I grew up in Gardner. With brief stops in other communities to work for newspapers, airlines and attend college, this has been my life-long home. I’m married to another Gardner kid, and we chose to make our lives here.
But, had I not married a person likewise attached to this community, I don’t think I would choose to call this place home – at least not lately – and the problem stems largely from Facebook.
Social media is a wonderful tool, but many in this community have turned it into a weapon that is threatening to bar the doors against kind and decent people moving here.
I am not a member of the local, community Facebook page, because reading it literally ruins my day. Although it started out as an informative page, as its grown it has digressed to a myriad of complaints, advertisements and spiteful comments.
When the people created the page several years ago, I’m certain they never intended to create such a hostile place, but that’s how it evolved.
I had hope for this page; I’d already watched horrified as the local newspaper’s website wastaken over by internet trolls extolling anonymous venom.
I hoped that, with their names attached, civility might rein on a local Facebook page.
And then I watched as the inane and sarcastic comments inched past; and for the longest time, I thought I was the only one amazed at the rude commentary and personal jabs.
But nope. The other day, a high school friend no longer living in town posted on her Facebook page that she used to miss living in Gardner until she started regularly visiting the local page. She wrote that site is full of mean “bullies.” Another friend commented that she’s glad those people aren’t her neighbors.
Last weekend, I had a bad bagger at the local grocery. He was not paying attention. He came within inches of putting another person’s groceries in my shopping bag.
I joked with a friend that I should’ve taken a picture and posted it to that Facebook page to serve as a warning for others. The key word there is “joked.”

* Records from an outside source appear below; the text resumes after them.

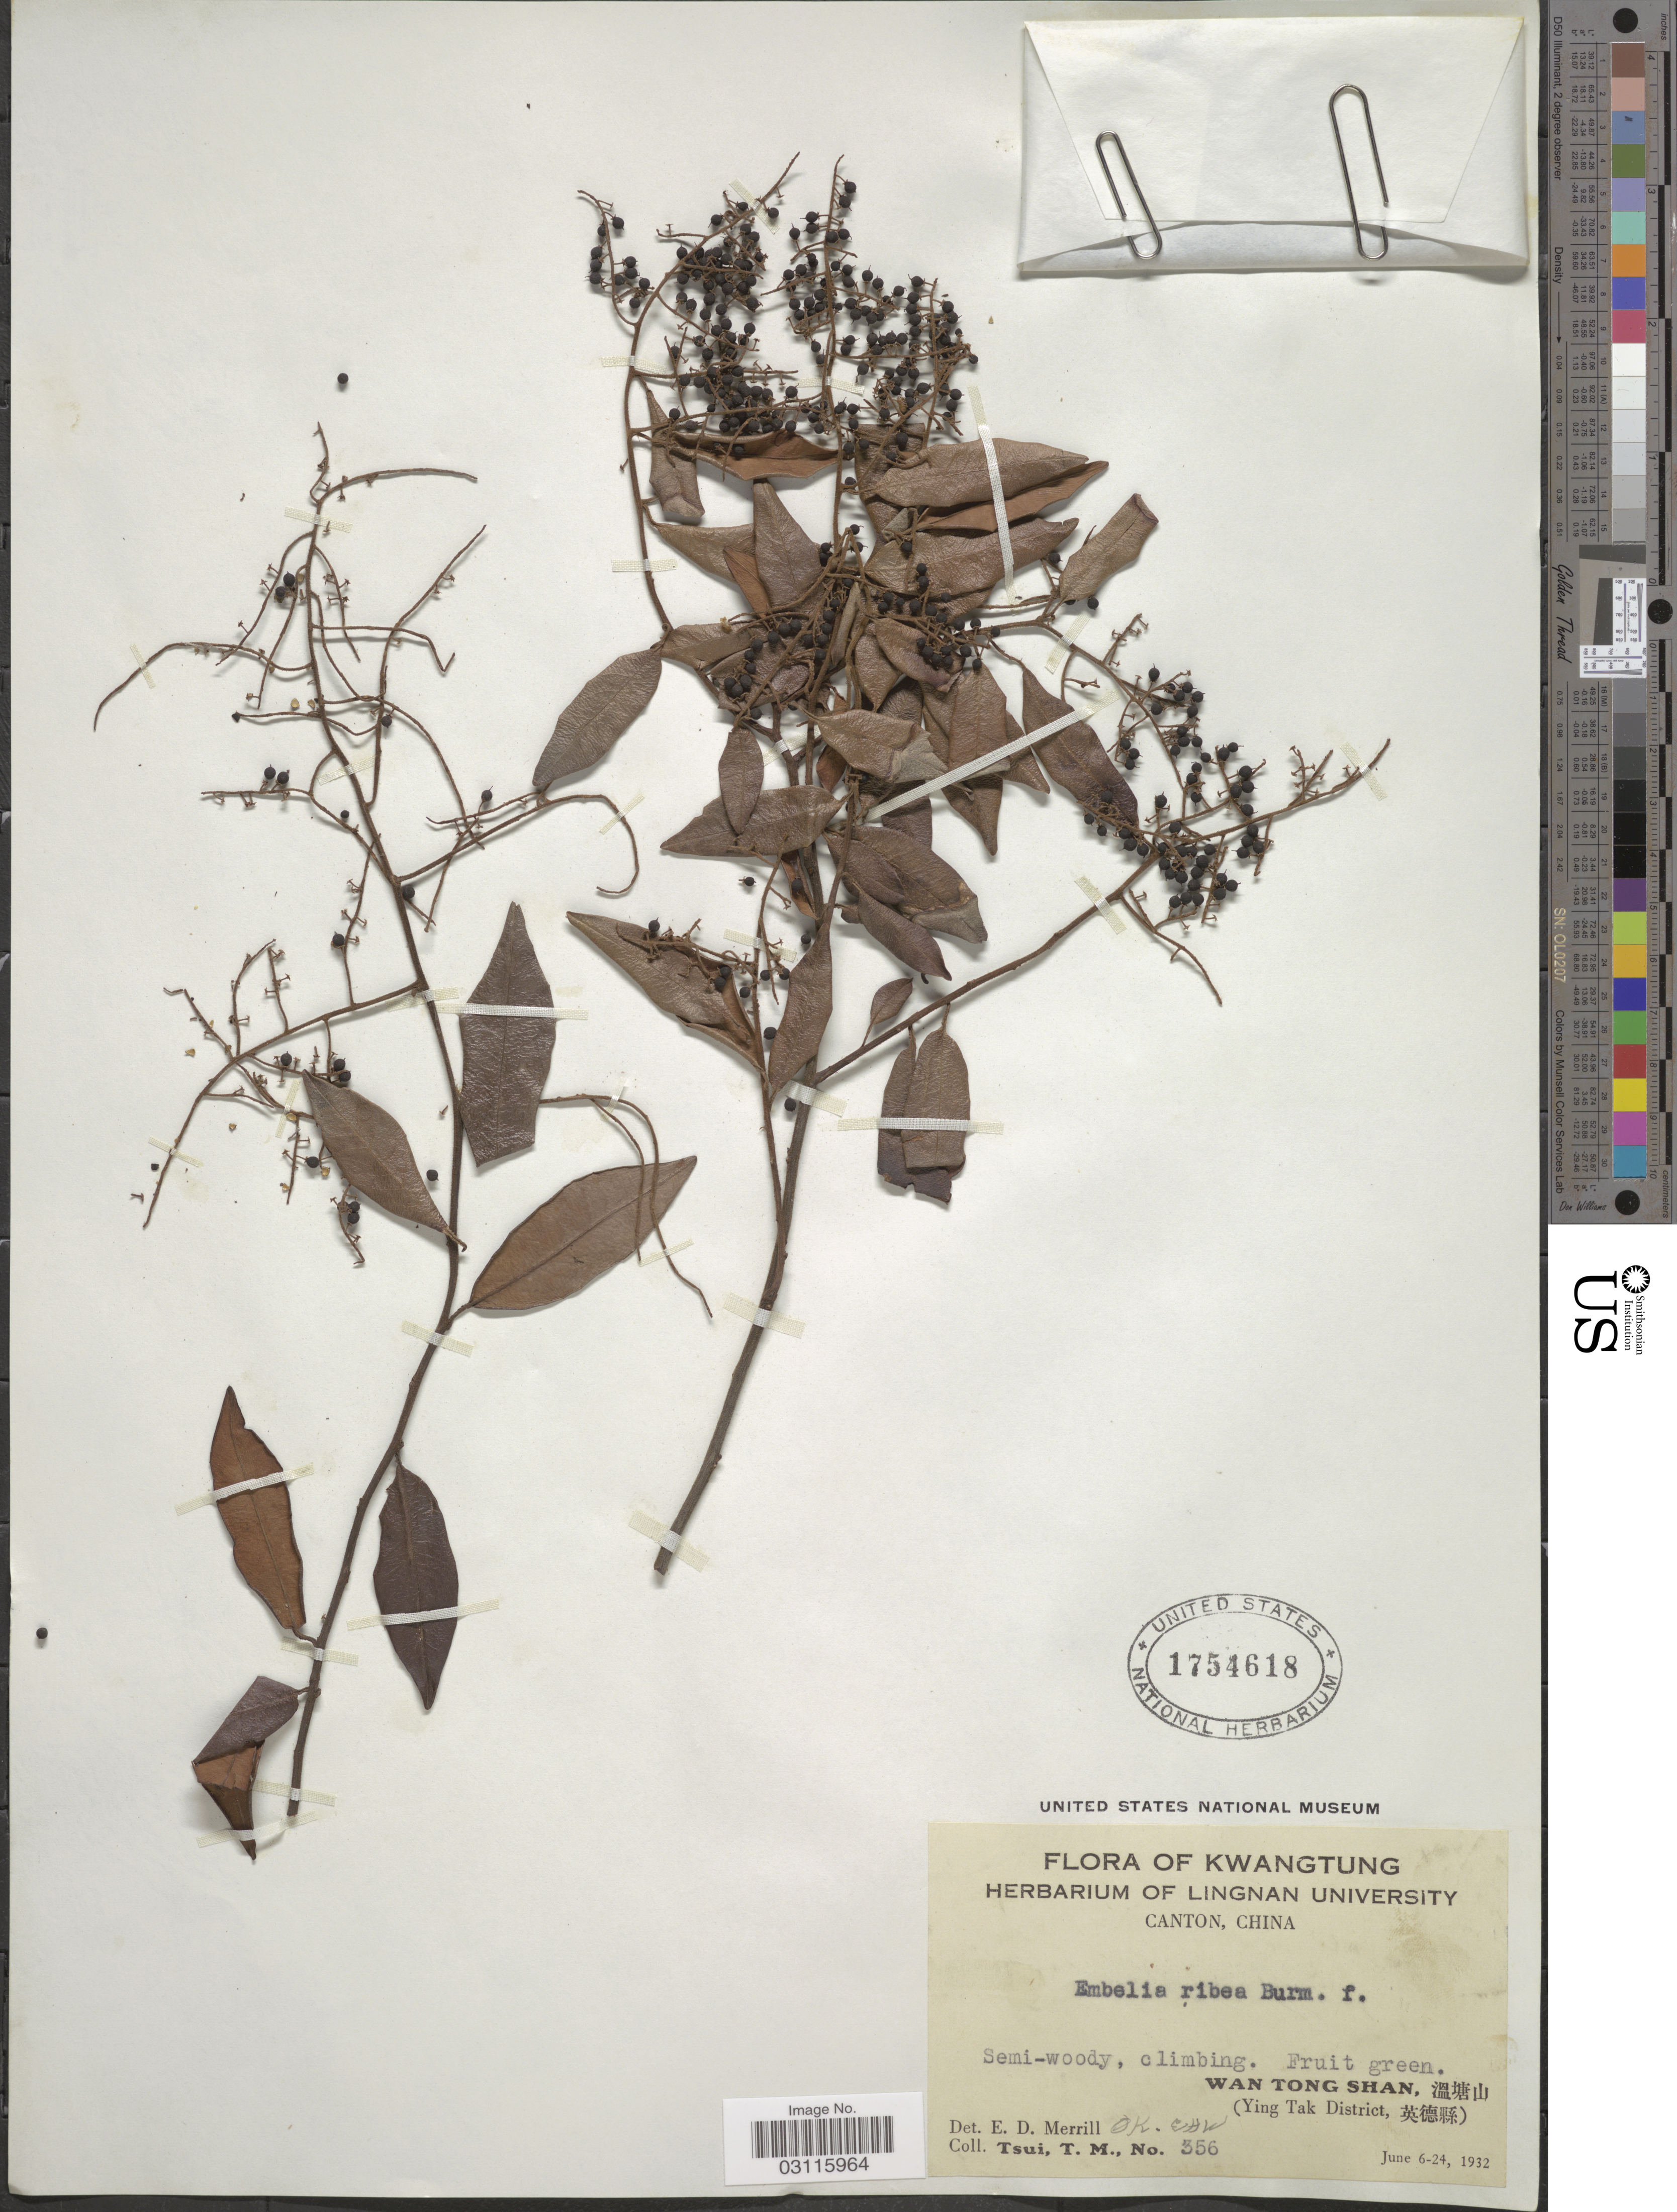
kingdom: Plantae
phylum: Tracheophyta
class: Magnoliopsida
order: Ericales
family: Primulaceae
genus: Embelia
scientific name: Embelia ribes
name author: Burm. f.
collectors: T. Tsui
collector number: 356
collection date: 1932-06-06/1932-06-24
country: China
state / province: Guangdong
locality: Kwangtung, Wan Tong Shan, X, (Ying Tak District, X).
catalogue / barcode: US 1754618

Unfortunately, others don’t just joke about it privately. That page has showcased the bashing of a local Sonic carhop’s service, disparaged local restaurant owners for their food, chastised Casey’s employees, displayed pictures of teenagers acting unruly in a local park, disparaged a local daycare provider and publicly denigrated homeowners for not properly edging their lawns. Some of the comments border on libel. While here may be a place for reviewing a local restaurant or telling a misbehaving teenager they are out of line, a public Facebook page isn’t that place, especially when many of the page’s regulars hope to attract new residents and businesses to this community.
It’s so very tacky.
It’s one thing to have a discussion with your own friends, but to have it in a public place where your rude comments are likely to reach and offend the other party or worse, their family and friends, is disgraceful.
It appears that the page’s original creators are attempting to clean it up by limiting negative comments about private individuals. It’s a start, but the damage may have already been done. What a shame.
When posters on the page attempt to go the other way, by, for example, organizing food drives for the food pantry or a benefit for someone in need, it turns into a page of self-aggrandizing. I was always taught that when giving to the needy, do so in a way that the left hand doesn’t know what the right is doing. Hat tip, Matthew 6:3.
I don’t blame Facebook or the page’s creators. Sadly, a lot of the comments reflect the lack of civility in a culture that glorifies snarky humor, rude behavior and narcissism.
I don’t begrudge anyone wanting to know what’s going on in town or asking questions about how things work. But I do begrudge the people who are publicly making this town look like a bunch of bullies on an elementary school playground.
Next week, the Facebook group will gather for its first annual picnic. It’s easy to dash off a sarcastic comment at arm’s length from a keyboard, but more difficult when you realize that Facebook contributor is a fast food worker, business owner, clerk or neighbor.
Social media is an important part of our culture, but so is civility.